**Exercise directions:** Copy the records below word for word, leaving out the pictures.

==*==

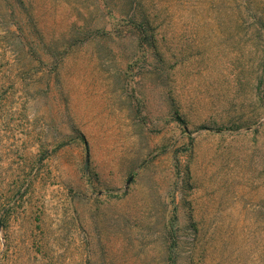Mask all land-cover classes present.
Segmentation results:
<instances>
[{
    "label": "rangeland",
    "instance_id": "1",
    "mask_svg": "<svg viewBox=\"0 0 264 264\" xmlns=\"http://www.w3.org/2000/svg\"><path fill=\"white\" fill-rule=\"evenodd\" d=\"M0 264H264V0H0Z\"/></svg>",
    "mask_w": 264,
    "mask_h": 264
}]
</instances>
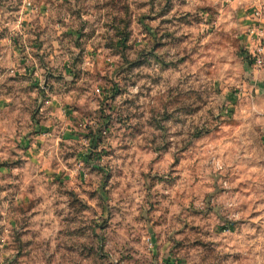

==*==

**The response:**
Mask all land-cover classes present.
Segmentation results:
<instances>
[{
    "label": "rangeland",
    "instance_id": "1",
    "mask_svg": "<svg viewBox=\"0 0 264 264\" xmlns=\"http://www.w3.org/2000/svg\"><path fill=\"white\" fill-rule=\"evenodd\" d=\"M0 264H264V0H0Z\"/></svg>",
    "mask_w": 264,
    "mask_h": 264
}]
</instances>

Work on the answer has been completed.